**Requirement:** Wherever the string "everyone" shows up in the records below, return that line.

**The records:**
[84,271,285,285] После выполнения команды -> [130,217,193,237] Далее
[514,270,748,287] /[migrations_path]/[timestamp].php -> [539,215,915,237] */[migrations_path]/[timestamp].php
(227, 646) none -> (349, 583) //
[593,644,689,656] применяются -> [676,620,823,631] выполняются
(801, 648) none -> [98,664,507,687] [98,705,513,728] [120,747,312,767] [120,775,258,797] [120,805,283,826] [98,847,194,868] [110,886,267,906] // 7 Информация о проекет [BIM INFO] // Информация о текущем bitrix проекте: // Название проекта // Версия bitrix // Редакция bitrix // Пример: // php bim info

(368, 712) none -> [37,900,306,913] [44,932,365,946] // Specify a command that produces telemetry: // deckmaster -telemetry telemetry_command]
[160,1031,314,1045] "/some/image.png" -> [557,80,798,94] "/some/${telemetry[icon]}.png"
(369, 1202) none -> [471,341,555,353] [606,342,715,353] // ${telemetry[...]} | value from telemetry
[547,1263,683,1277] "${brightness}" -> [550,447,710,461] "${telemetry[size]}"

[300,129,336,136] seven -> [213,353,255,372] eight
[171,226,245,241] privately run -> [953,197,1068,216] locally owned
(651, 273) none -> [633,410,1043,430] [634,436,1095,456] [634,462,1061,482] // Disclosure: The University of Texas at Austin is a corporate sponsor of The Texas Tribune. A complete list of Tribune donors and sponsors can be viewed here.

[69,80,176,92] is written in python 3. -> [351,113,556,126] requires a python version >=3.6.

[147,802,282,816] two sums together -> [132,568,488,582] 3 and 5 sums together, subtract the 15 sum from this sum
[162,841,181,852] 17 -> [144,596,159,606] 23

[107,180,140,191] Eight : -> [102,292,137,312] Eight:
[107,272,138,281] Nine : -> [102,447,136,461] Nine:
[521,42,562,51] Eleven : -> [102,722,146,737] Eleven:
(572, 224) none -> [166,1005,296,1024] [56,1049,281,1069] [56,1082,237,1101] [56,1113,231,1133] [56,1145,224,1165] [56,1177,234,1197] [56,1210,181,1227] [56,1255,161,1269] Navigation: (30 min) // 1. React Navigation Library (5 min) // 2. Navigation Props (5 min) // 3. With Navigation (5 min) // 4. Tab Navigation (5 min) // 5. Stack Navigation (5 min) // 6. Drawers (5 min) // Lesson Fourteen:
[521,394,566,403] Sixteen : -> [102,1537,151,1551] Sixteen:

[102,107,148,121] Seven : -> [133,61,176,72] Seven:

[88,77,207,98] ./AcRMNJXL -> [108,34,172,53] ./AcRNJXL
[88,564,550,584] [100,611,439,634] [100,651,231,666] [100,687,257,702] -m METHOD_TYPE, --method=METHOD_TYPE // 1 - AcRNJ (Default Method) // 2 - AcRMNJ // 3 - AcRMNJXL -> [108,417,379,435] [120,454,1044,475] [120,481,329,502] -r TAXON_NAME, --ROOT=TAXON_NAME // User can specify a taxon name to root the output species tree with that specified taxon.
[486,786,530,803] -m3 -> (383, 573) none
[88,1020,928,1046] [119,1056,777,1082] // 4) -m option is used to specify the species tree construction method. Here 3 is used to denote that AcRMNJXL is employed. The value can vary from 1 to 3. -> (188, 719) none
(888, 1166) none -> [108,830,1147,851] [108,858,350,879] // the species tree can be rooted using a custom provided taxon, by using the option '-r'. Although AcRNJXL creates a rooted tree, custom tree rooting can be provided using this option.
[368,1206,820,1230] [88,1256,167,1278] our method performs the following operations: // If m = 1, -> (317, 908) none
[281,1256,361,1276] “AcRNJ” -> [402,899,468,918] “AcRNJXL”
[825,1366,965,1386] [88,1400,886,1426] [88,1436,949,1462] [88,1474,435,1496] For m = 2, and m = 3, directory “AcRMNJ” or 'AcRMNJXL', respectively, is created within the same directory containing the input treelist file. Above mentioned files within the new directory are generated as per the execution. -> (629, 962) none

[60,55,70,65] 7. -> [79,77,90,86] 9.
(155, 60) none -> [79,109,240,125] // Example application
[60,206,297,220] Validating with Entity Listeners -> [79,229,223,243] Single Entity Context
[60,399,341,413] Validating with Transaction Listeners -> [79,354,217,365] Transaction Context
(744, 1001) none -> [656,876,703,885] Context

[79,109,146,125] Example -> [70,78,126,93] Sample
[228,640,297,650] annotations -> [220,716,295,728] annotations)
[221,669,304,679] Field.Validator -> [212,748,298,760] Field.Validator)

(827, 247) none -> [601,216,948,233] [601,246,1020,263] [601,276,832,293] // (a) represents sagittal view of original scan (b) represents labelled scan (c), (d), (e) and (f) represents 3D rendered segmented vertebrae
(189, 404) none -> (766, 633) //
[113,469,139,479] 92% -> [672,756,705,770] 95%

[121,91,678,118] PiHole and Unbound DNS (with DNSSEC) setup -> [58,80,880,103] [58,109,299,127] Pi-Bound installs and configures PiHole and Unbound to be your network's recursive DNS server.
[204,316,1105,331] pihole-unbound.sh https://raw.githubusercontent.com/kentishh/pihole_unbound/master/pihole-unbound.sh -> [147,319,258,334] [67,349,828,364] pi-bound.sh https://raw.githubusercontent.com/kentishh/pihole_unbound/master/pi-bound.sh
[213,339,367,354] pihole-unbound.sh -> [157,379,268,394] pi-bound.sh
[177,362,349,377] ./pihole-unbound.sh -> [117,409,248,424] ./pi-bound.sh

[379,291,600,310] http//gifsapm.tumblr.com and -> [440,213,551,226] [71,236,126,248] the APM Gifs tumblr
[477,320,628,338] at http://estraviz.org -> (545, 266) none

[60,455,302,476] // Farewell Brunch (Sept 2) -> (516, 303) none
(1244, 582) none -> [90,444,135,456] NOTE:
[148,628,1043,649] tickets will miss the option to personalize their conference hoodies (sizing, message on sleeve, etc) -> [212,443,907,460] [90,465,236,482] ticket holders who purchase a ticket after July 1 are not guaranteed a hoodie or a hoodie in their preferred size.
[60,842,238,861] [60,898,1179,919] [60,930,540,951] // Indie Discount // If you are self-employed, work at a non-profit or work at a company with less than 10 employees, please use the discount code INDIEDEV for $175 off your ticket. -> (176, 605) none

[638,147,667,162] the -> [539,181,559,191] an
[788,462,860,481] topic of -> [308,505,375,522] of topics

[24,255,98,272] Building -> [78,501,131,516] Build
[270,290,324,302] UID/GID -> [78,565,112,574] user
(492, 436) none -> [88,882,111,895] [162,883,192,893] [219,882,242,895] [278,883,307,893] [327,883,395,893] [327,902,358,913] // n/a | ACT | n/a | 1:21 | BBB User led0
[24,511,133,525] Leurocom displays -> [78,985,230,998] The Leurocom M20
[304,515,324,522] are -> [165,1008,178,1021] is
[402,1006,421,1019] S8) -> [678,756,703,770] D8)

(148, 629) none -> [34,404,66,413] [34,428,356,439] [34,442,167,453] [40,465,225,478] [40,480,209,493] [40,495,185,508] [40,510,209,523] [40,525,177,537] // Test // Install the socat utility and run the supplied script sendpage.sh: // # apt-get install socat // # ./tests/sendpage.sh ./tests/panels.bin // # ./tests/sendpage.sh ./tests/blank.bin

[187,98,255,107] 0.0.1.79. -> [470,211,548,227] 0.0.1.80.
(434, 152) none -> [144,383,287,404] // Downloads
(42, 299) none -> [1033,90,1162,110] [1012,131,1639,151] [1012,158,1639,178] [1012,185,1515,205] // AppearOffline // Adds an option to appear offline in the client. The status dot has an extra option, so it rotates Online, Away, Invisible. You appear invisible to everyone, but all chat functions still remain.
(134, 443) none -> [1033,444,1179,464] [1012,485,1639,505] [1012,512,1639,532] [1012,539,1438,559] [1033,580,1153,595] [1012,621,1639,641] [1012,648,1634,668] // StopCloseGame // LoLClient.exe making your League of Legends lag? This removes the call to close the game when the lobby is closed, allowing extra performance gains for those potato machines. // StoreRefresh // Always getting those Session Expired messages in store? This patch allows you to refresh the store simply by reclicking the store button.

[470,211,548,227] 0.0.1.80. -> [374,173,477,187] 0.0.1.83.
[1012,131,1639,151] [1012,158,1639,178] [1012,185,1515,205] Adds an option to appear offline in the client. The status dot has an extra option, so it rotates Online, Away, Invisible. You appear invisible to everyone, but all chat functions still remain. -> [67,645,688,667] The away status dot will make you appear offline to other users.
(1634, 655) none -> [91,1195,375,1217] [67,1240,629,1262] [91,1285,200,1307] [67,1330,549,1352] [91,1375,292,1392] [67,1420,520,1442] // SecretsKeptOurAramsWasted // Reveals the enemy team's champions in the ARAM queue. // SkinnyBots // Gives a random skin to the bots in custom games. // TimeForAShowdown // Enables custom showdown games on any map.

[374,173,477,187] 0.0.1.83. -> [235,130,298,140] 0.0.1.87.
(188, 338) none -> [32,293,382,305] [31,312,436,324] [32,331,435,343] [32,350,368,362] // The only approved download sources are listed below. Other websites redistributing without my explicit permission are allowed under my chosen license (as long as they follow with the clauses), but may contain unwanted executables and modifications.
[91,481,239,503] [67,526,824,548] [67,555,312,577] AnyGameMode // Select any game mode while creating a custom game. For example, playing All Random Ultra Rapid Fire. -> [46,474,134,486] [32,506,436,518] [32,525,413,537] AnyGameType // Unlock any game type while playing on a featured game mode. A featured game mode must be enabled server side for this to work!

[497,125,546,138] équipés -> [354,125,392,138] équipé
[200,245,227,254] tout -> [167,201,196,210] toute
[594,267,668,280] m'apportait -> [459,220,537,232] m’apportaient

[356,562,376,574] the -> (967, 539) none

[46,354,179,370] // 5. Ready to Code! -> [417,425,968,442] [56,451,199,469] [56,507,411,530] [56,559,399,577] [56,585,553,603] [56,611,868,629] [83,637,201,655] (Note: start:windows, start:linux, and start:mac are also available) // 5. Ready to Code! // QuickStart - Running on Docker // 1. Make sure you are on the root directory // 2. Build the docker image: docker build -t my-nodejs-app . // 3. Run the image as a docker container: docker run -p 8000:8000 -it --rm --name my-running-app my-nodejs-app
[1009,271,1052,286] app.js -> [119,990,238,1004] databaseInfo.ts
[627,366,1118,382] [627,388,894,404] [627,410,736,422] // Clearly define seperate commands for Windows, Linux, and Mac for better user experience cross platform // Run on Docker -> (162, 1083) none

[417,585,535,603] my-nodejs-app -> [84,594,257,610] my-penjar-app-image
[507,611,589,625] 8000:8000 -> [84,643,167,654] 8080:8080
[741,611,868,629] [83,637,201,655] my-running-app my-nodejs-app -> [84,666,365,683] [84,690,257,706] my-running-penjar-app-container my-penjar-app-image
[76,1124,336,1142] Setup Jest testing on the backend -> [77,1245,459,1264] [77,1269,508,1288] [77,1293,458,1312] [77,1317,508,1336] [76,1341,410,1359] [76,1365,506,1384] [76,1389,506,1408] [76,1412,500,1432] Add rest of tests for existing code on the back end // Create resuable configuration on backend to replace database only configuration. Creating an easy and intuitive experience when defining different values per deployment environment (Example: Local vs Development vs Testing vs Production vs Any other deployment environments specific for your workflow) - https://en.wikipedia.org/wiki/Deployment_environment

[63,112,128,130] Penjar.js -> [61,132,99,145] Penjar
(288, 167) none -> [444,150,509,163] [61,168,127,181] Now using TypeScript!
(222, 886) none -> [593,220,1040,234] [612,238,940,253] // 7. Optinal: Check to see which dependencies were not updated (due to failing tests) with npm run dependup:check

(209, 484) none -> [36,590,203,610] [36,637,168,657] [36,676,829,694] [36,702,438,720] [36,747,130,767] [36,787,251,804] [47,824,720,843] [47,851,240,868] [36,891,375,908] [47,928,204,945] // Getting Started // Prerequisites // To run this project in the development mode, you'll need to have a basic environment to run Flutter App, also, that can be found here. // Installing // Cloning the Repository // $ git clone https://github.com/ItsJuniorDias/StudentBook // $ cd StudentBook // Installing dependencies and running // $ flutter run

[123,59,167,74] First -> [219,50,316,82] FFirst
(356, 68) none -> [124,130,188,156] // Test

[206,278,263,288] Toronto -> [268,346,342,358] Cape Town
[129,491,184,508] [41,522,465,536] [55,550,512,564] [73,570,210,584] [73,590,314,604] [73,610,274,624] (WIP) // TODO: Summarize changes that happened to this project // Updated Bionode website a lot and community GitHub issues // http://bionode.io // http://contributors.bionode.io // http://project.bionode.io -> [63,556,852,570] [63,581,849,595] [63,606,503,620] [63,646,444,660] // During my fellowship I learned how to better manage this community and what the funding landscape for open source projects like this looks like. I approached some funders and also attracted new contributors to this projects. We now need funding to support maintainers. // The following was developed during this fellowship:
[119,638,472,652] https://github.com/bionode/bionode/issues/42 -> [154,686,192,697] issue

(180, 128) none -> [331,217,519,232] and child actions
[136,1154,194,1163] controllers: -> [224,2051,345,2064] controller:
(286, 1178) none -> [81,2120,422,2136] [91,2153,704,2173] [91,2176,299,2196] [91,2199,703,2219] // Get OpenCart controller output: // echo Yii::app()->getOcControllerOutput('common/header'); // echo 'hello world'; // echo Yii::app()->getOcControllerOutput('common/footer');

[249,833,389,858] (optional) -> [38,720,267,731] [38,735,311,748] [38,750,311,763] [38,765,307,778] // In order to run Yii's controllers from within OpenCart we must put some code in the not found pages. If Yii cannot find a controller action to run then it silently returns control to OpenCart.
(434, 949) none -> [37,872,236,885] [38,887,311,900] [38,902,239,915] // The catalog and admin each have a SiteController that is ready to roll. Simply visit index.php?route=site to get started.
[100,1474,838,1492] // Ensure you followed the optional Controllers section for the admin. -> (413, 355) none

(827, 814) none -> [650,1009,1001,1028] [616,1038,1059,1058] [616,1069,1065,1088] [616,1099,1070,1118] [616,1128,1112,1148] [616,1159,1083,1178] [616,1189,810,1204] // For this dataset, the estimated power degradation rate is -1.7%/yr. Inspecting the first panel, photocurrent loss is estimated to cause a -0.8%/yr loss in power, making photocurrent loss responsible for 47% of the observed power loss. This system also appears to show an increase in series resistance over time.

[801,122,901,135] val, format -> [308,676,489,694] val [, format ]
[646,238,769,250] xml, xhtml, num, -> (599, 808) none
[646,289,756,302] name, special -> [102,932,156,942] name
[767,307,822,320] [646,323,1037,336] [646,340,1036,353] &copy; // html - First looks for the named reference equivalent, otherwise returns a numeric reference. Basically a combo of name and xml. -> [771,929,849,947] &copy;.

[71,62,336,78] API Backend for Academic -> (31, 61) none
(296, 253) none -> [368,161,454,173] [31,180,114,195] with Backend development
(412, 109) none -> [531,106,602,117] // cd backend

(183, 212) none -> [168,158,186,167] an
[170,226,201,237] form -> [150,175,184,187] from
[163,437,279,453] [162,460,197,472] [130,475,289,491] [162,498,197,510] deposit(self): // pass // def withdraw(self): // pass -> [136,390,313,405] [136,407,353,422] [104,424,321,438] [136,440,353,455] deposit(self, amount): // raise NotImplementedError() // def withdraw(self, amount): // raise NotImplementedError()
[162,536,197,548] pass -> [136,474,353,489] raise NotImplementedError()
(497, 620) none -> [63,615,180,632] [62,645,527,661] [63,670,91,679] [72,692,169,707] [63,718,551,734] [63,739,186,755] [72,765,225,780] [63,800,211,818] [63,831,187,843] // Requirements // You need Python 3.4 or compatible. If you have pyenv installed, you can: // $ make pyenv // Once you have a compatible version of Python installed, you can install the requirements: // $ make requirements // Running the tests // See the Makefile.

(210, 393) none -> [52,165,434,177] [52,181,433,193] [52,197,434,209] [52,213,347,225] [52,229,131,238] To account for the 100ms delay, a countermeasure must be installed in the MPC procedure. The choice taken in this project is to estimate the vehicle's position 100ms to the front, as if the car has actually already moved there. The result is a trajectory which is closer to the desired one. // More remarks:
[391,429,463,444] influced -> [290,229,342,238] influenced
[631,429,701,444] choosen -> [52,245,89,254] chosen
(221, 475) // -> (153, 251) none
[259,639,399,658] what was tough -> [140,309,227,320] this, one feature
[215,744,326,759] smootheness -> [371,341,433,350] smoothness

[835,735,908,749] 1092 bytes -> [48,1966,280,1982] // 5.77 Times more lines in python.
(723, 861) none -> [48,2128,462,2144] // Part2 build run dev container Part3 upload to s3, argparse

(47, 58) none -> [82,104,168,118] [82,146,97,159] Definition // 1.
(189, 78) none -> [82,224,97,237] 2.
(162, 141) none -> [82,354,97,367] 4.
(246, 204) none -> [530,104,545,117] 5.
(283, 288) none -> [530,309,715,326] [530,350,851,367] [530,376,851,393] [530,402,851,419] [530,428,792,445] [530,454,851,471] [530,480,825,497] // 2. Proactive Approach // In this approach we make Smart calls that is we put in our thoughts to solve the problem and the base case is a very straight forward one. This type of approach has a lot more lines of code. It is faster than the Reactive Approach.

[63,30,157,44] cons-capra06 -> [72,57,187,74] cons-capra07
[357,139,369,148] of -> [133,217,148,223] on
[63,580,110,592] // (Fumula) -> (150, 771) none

**Response for this exercise:**
(42, 299) none -> [1033,90,1162,110] [1012,131,1639,151] [1012,158,1639,178] [1012,185,1515,205] // AppearOffline // Adds an option to appear offline in the client. The status dot has an extra option, so it rotates Online, Away, Invisible. You appear invisible to everyone, but all chat functions still remain.
[1012,131,1639,151] [1012,158,1639,178] [1012,185,1515,205] Adds an option to appear offline in the client. The status dot has an extra option, so it rotates Online, Away, Invisible. You appear invisible to everyone, but all chat functions still remain. -> [67,645,688,667] The away status dot will make you appear offline to other users.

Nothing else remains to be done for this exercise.